Ludwig, T. (2015-2017).  Ludwig Creative Inc.


Fourth Grade Field Trips

Caesar Creek State Park

The fourth graders travelled to Caesar Creek State Park in September.  This field trip provides us with the opportunity to get an in-depth look at ecosystems and participate in a fossil dig.  During the pond talk, students meet with Park Rangers to explore producers, consumers, and decomposers in an ecosystem.  They examine plant and animal life scooped up from the shallow waters of the pond.  Fourth graders study the past to learn how our planet has changed.  During our fossil dig, we find fossils of life forms that are 500 million years old.  These fossils date back to when Ohio was covered by a warm, shallow ocean.  Examining these fossils helps us learn what they looked like, how they ate, and how they moved.


Sunwatch Village

In October, the fourth graders journeyed to Sunwatch Village.  This prehistoric village allows our fourth graders to learn about early Ohioans and their ways of life.  We experience their customs, the ways they kept track of time the ways they kept track of the seasons, and the housing they constructed and lived in. We spend time in their garden learning their methods of planting.  Additionally, we spend time in the field learning, the way their children did, how to hunt.
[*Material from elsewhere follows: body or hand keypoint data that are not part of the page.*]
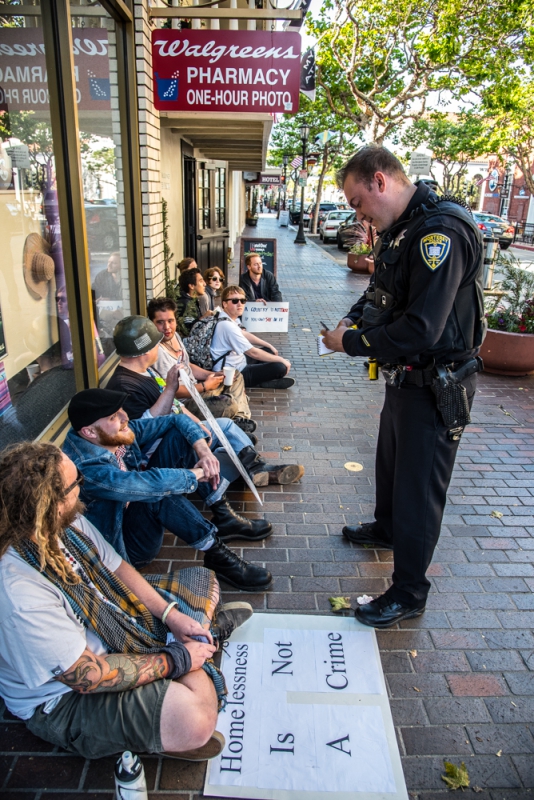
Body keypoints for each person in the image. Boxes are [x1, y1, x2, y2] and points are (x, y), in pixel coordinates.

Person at [0, 440, 255, 760]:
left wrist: (170, 615)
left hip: (112, 623)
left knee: (199, 583)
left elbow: (116, 567)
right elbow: (87, 676)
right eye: (75, 484)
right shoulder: (18, 592)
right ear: (50, 504)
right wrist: (177, 660)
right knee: (196, 719)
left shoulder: (60, 522)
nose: (82, 488)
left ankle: (190, 652)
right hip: (64, 699)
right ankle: (195, 660)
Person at [322, 145, 485, 629]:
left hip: (436, 382)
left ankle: (409, 590)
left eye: (356, 201)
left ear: (379, 181)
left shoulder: (440, 234)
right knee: (391, 464)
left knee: (418, 488)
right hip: (405, 378)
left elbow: (421, 327)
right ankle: (388, 529)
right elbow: (381, 294)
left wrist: (351, 342)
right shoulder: (402, 230)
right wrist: (351, 319)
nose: (356, 212)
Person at [63, 388, 274, 592]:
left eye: (121, 410)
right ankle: (217, 554)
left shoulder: (108, 434)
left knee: (179, 436)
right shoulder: (85, 468)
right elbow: (148, 485)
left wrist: (204, 453)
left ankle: (222, 514)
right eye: (113, 417)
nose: (124, 417)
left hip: (134, 514)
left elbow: (177, 419)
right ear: (89, 432)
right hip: (124, 550)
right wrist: (197, 473)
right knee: (157, 493)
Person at [105, 315, 304, 483]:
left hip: (178, 429)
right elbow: (142, 431)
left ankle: (256, 468)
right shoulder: (124, 385)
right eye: (156, 344)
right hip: (164, 448)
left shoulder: (145, 370)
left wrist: (198, 425)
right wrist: (171, 390)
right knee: (226, 440)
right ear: (146, 348)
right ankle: (249, 468)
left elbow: (175, 406)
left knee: (224, 426)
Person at [148, 297, 256, 436]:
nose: (167, 327)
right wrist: (205, 386)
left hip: (197, 389)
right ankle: (236, 421)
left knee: (235, 375)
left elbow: (187, 365)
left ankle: (239, 421)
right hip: (184, 404)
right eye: (160, 322)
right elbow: (170, 391)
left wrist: (210, 375)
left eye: (170, 321)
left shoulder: (174, 336)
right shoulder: (156, 352)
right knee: (229, 404)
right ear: (151, 323)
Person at [211, 286, 294, 390]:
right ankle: (260, 382)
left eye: (243, 300)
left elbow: (245, 334)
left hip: (239, 360)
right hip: (233, 373)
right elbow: (252, 352)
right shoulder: (227, 326)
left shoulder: (228, 318)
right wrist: (281, 360)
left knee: (269, 351)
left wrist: (268, 345)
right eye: (235, 301)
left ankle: (262, 378)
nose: (240, 304)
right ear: (224, 304)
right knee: (280, 367)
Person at [175, 269, 211, 337]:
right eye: (200, 281)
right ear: (191, 286)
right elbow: (188, 330)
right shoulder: (185, 304)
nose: (204, 284)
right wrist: (205, 317)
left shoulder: (190, 300)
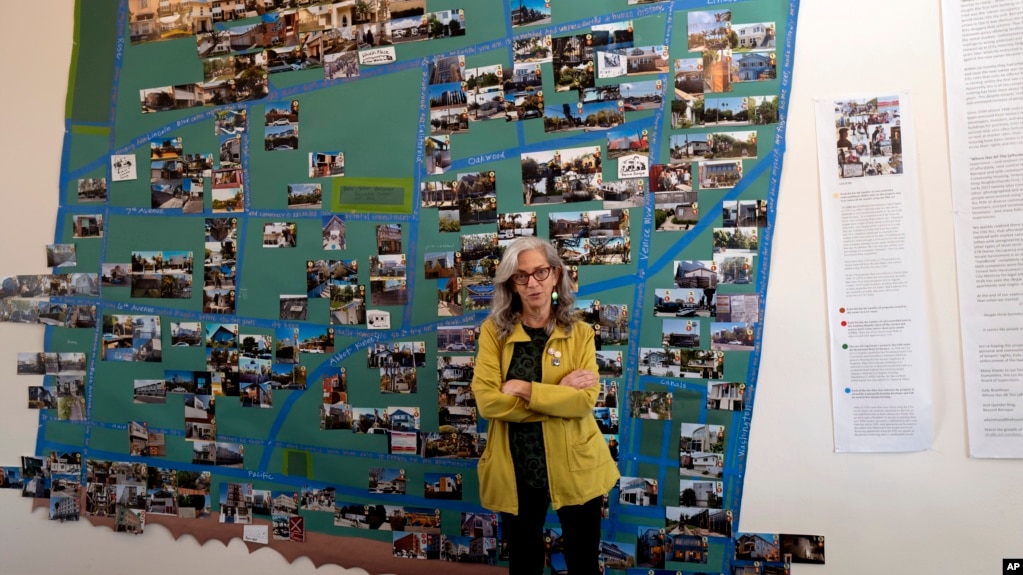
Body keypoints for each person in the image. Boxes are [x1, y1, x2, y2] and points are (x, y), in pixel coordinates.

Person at [472, 237, 619, 575]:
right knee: (524, 561)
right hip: (518, 465)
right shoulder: (493, 333)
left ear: (555, 275)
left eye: (540, 272)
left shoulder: (580, 333)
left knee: (583, 560)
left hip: (576, 463)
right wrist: (557, 394)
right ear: (511, 282)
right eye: (521, 276)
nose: (532, 283)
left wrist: (524, 388)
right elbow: (488, 403)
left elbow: (582, 402)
These two field trips are authentic and hands on experiences for our students. They put our students in the best possible position to reinforce content learned in the classroom.  We look forward to these experiences each year.


Fourth Grade Teachers



Healthy Habits

We have spent time in some of the classrooms teaching and reviewing hand washing and other healthy habits with our students.  We know that hand washing is the #1 way to stay healthy, but another very important way to stay healthy is by getting enough sleep.  When we sleep our body is repairing itself from the days activities.  When we don't get enough sleep it can affect every aspect of our life.


The National Sleep Foundation makes the following recommendations for the different age groups:

Newborns (0-3 months): 14-17 hours per day

Infants (4-11 months): 12-15 hours per day

Toddler (1-2 years): 11-14 hours per day

Pre-school (3-5 years): 10-13 hours per day

School Age (6-13 years): 9-11 hours per day

Teen (14-17 years): 8-10 hours per day

Young Adult (18-25 years): 7-9 hours per day

Adult (26-64 years): 7-9 hours per day

Older Adult (65+ years): 7-8 hours per day


Remember it is important to "disconnect" ourselves from all electronic devices (computer, phone, TV, video games, iPods, etc.) at least an hour before we go to bed to allow our brains to slow down.


If someone has trouble sleeping, reading, meditation, and other relaxation techniques can prepare your body for sleep.


Thank you to Emma Butler, Katherine Cezeaux, and Alicia Dunlap for coordinating our Book Fair and Patricia Noel Mittelstaedt for her leadership with the bake sale.  We appreciate everyone's support and contributions to this event which generously provides new books for our library and classrooms.

Many thanks to all of our families who helped coordinate and send in treats and activities for our Halloween parties.  The students always enjoy these special days!